Indicación 1: Sustituye "Rabino" por "Maestro" en el texto sobre la pesca y escribe el tramo que va de "Pedro estaba agotado." a "no quedaría decepcionado.".
Indicación 2: Transcribe sin cambios las filas desde el principio hasta la fila que contiene "building: (58, 62)", incluida esta.
··· Sección de texto ···
Pedro estaba agotado. Todo el trabajo de una noche había sido en vano. Pero después de haber oído hablar del amor de Dios y de su Reino, ¿por qué no iba a intentar lo que parecía imposible? Probablemente él mismo sería el primer sorprendido al pronunciar esta respuesta que surgía de lo más profundo de su corazón. «Jesús era carpintero, no experto en pesca, y a pesar de ello Simón el pescador se fía de este Rabino, que no le da respuestas sino que lo invita a fiarse de él»[2]. Hasta entonces siempre había surcado las aguas basándose en su propia experiencia. Ahora había decidido remar por las corrientes del mundo sostenido por una palabra divina. Y no quedaría decepcionado.

Fue tal la cantidad de peces que capturaron «que las redes se rompían» (Lc 5,6). La jornada, que hace un momento parecía llegar a su fin sin más frutos que unas redes vacías y el sabor amargo de un trabajo estéril, se transformó de pronto en una aventura llena de vida. Pedro y sus compañeros se vieron obligados a pedir ayuda urgente a los pescadores de la otra barca, que contemplaban atónitos cómo la sola presencia del maestro de Nazaret había cambiado radicalmente el desenlace de la pesca. No se lo hubieran imaginado. Pero la necesidad del momento no les permitía perderse en largas disquisiciones, porque tenían que salvar como fuera posible tan valioso botín. «Y llenaron las dos barcas, de modo que casi se hundían» (Lc 5,7). Si pocos segundos antes habían temido naufragar en la oscura frustración del fracaso, ahora les parecía casi imposible no sucumbir ante el peso de un triunfo tan arrollador debido a la pesca obtenida. Aunque, sobre todo, sentían el poder de Dios. Estaban convencidos de haber sido testigos de un gran milagro. El asombro se dibujaba en sus rostros y posiblemente paralizaba los miembros de su cuerpo. De pronto se habían dado cuenta de que «es Cristo el amo de la barca; es él el que prepara la faena: para eso ha venido al mundo, para ocuparse de que sus hermanos encuentren el camino de la gloria y del amor al Padre»[3].
··· Lista de filas ···
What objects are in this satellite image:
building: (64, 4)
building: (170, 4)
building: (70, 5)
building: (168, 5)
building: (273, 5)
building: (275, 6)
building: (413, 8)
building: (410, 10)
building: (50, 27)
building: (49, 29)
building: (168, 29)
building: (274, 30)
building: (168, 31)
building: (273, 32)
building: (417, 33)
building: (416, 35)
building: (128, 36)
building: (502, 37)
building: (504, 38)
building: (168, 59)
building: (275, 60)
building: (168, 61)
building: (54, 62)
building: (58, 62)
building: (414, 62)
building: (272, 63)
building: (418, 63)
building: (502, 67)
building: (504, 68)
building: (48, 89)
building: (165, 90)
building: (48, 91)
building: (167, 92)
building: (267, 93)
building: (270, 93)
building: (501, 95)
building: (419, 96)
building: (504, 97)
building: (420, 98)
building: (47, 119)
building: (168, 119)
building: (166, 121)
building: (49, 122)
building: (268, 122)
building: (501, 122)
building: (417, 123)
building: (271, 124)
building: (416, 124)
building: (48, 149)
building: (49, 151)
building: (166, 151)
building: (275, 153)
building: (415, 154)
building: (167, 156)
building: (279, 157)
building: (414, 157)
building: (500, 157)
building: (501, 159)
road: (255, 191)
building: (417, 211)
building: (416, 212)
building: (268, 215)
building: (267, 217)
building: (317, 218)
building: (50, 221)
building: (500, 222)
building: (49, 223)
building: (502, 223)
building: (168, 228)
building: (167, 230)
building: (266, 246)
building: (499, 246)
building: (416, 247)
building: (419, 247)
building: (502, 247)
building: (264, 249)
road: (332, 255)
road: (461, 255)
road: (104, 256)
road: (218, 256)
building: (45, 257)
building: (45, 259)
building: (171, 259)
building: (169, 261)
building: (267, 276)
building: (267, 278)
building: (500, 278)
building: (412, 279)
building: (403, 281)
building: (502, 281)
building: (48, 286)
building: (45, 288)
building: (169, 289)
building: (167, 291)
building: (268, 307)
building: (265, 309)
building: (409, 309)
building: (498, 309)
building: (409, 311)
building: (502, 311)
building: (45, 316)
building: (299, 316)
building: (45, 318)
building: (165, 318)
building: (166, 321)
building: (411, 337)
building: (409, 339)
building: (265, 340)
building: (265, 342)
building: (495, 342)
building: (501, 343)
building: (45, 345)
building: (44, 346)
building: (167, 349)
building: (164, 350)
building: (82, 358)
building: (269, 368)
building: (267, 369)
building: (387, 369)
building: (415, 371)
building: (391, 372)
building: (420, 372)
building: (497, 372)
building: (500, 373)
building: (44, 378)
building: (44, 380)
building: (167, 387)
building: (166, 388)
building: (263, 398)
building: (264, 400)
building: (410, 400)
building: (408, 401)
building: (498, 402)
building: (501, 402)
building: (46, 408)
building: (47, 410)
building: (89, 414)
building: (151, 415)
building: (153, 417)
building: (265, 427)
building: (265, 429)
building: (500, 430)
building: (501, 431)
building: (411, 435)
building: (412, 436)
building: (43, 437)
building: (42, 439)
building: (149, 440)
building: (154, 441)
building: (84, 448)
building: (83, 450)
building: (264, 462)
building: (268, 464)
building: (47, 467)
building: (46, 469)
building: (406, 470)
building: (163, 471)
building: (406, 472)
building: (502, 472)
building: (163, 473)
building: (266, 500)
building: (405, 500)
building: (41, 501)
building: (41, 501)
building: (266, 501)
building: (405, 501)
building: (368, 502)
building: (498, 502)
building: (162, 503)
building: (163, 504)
···
Resultado final 1:
Pedro estaba agotado. Todo el trabajo de una noche había sido en vano. Pero después de haber oído hablar del amor de Dios y de su Reino, ¿por qué no iba a intentar lo que parecía imposible? Probablemente él mismo sería el primer sorprendido al pronunciar esta respuesta que surgía de lo más profundo de su corazón. «Jesús era carpintero, no experto en pesca, y a pesar de ello Simón el pescador se fía de este Maestro, que no le da respuestas sino que lo invita a fiarse de él»[2]. Hasta entonces siempre había surcado las aguas basándose en su propia experiencia. Ahora había decidido remar por las corrientes del mundo sostenido por una palabra divina. Y no quedaría decepcionado.

Resultado final 2:
What objects are in this satellite image:
building: (64, 4)
building: (170, 4)
building: (70, 5)
building: (168, 5)
building: (273, 5)
building: (275, 6)
building: (413, 8)
building: (410, 10)
building: (50, 27)
building: (49, 29)
building: (168, 29)
building: (274, 30)
building: (168, 31)
building: (273, 32)
building: (417, 33)
building: (416, 35)
building: (128, 36)
building: (502, 37)
building: (504, 38)
building: (168, 59)
building: (275, 60)
building: (168, 61)
building: (54, 62)
building: (58, 62)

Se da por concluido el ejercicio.